Benefits of commercial shipping platforms: Commercial shipping platforms unlock discounted rates, multi-carrier flexibility, bulk label automation, tech integrations, and proactive tracking, giving operations clarity, control, and confidence as shipping volume grows.

How To Produce Shipping Labels In Volume

High-volume shipping requires systems built for scale, not manual workarounds. Bulk label generation keeps operations fast, accurate, and predictable, especially during peak demand.

Common approaches include:

  • CSV Uploads – Upload structured data to generate hundreds of labels simultaneously, reducing repetitive data entry.
  • System Integrations – Connect OMS, WMS, or eCommerce platforms to automatically create labels from live order data.
  • Batch Processing – Process labels in grouped runs to minimize handling time, reduce errors, and maintain consistent tracking visibility.

Scale Your Shipping Game With Confidence

At high altitude, experienced climbers leave nothing to chance; they rely on systems they trust. The same discipline applies to shipping.
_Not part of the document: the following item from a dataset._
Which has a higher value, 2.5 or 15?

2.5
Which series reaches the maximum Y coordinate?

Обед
When labels are accurate, standardized, and automated, operations move safely upward, even as volume increases.

With Agile eCom fulfillment workflows, you gain:

  • Cost-effective shipping rates,
  • Multi-carrier access and flexibility,
  • Clean, professional label formats,
  • Automated label creation and tracking,
  • Seamless eCommerce and systems integration.

We stand with you.

With the right processes in place, your fulfillment operation becomes a steady ascent. Belay on. Because we’ve built systems to help you climb higher than ever before.

Let’s work together!

FAQs

How To Label A Box For Shipping?

Label a box for shipping by generating the label through a carrier or 3PL platform, selecting the service, printing the label, and then securely applying it to the package.
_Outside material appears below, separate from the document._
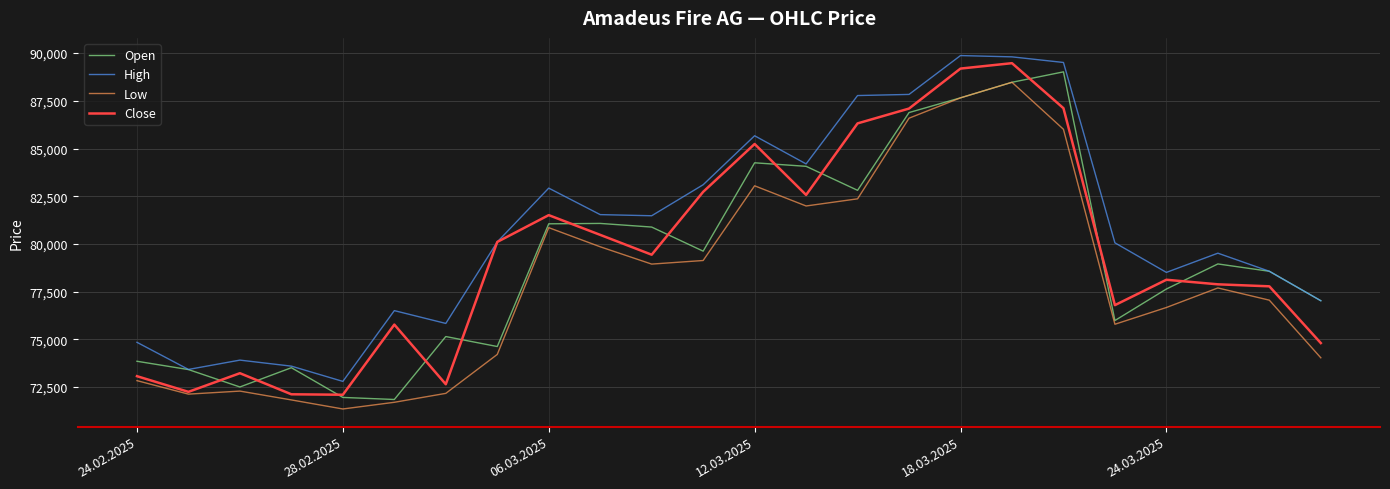

What is the lowest value of the Low series?

71354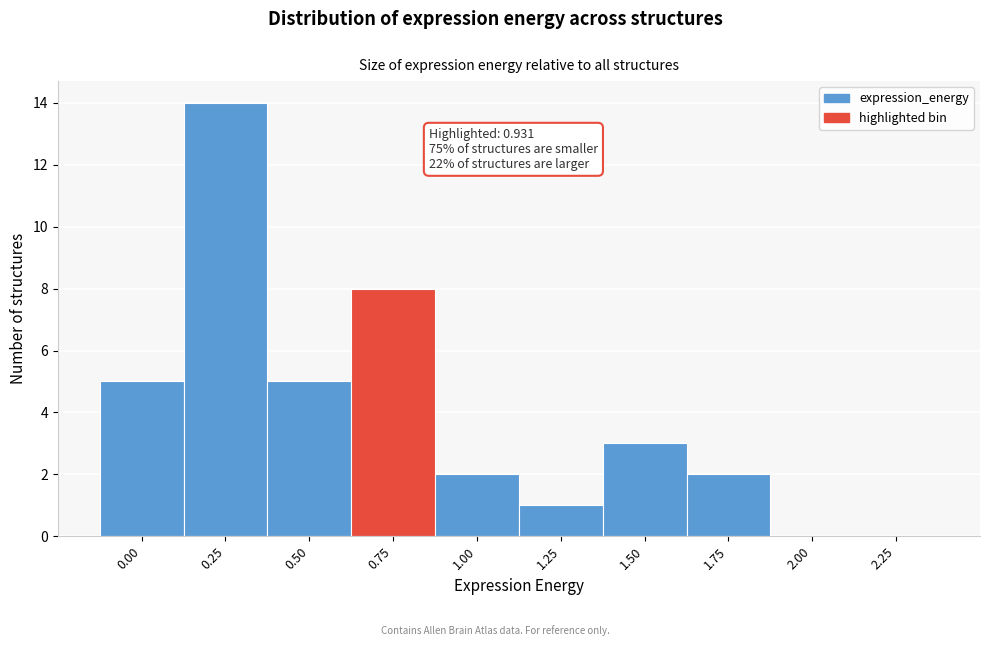

Reading left to right, transcribe all the data shown in this chart.

0.00=5	0.25=14	0.50=5	0.75=8	1.00=2	1.25=1	1.50=3	1.75=2	2.00=0	2.25=0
How To Fill Out A Shipping Label?

Complete sender and recipient addresses, select service type, enter accurate weight and dimensions, then generate and print the label through your carrier or shipping platform.

Where To Place A Shipping Label On A Box?

Place it on the largest, flattest surface of the package. Avoid edges, seams, and corners to keep barcodes scannable.

What Does A Shipping Label Look Like?

It includes addresses, service type, tracking number, barcodes, routing information, and carrier identification in a standardized layout.

How To Write A Shipping Label On A Box?

Use printed labels whenever possible. Handwritten labels increase error risk and reduce scan accuracy.

What Is The Standard Shipping Label Size?

The standard shipping label size for e-commerce orders is 4 × 6 inches (10 cm by 15 cm). This format is universally accepted by major carriers, optimized for barcode scanning, and compatible with thermal printers and most fulfillment workflows.

Do I Need Special Labels For Temperature-Controlled Shipments?

Yes. Perishable shipments with dry ice or gel packs require moisture-resistant labels that won’t smear or wrinkle.

Do Shipping Labels Expire?

If a label has a “ship by” date and it passes, the label may expire. Shipping after expiration can cause delays or rejection.

Can A Shipping Label Be Voided Before Shipment?

Yes. Before the first carrier scan, labels can be voided within our systems, triggering automatic refunds and inventory updates.

Where Exactly Should I Attach The Shipping Label To My Package?

Always use the most visible, flat surface. Never wrap labels around edges or corners.

Do I Have To Pay For A Shipping Label?

Creating a label is free, but postage must be paid before shipping. Commercial platforms help reduce that cost significantly.